LUXEMBOURG: A major data-sharing deal between the EU and US is 'invalid' given the spying revelations in the Edward Snowden scandal, the top EU court's main legal adviser said Wednesday in a case brought against Facebook.
European Union member states also have the power to suspend the transfer of information with the United States, the advocate general of the European Court of Justice said in the landmark opinion.
The case stems from a complaint against Internet giant Facebook lodged at Ireland's data protection authority by Austrian law student Max Schrems, focusing on a decision by the European Commission.
That data sharing deal between Facebook and the US "is invalid," said the advocate general's recommendation.
The recommendation must now be followed by a ruling by the court, but judges often follow the findings of their legal adviser.
Schrems welcomed the opinion in a tweet.
"Yay! ... Safe Harbour is invalid," he said, adding that Ireland's data protection authority now "has a duty to investigate" US data privacy practices.
Schrems argued that a major EU-US agreement called Safe Harbour, which allows thousands of companies to transfer European data to US servers, no longer guarantees the privacy of European residents.

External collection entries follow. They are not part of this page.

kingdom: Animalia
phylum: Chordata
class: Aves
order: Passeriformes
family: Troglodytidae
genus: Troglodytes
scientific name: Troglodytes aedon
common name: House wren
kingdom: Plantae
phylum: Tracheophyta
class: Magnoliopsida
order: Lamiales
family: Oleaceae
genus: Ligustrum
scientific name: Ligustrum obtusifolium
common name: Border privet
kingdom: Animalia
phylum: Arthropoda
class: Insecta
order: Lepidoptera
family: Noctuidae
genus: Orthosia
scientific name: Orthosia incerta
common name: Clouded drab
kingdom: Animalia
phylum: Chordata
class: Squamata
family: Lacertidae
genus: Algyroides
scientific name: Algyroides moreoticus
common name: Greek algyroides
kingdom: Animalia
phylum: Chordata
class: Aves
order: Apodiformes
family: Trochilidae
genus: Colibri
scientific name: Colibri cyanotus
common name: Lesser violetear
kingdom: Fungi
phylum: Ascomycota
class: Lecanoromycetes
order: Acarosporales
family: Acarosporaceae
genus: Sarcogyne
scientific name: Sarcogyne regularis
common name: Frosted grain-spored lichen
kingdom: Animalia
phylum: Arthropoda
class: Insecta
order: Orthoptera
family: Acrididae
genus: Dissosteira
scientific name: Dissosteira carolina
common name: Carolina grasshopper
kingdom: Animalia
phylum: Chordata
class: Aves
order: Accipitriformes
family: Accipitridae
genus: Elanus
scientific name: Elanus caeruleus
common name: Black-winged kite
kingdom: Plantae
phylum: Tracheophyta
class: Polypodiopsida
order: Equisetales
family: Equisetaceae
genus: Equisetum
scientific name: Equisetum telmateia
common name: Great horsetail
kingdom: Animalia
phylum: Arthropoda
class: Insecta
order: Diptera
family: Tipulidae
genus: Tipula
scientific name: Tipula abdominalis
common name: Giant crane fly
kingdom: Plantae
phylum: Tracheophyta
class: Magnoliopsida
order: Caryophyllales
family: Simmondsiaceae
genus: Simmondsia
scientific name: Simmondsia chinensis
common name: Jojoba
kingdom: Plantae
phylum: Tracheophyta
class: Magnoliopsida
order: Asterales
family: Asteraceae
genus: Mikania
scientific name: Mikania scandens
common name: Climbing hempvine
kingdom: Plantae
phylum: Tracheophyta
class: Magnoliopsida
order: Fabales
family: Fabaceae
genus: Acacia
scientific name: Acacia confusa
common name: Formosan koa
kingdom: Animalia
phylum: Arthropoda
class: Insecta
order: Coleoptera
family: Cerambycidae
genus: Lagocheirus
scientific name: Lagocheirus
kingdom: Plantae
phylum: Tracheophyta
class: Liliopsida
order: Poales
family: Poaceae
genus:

"Where systemic deficiencies are found in the third country to which the personal data is transferred, the Member States must be able to take the measures necessary to safeguard their fundamental rights," the EU court statement said.
Snowden's revelations showed that the US National Security Agency used Silicon Valley giants Apple, Google and Facebook to gather user data.
The adviser, lawyer Yves Bot, overwhelmingly backed up Schrems' accusation.
The evidence leaked by Snowden showed that "the law and practice of the United States allow the large-scale collection of the personal data of citizens of the EU which is transferred, without those citizens benefiting from effective judicial protection," the statement said.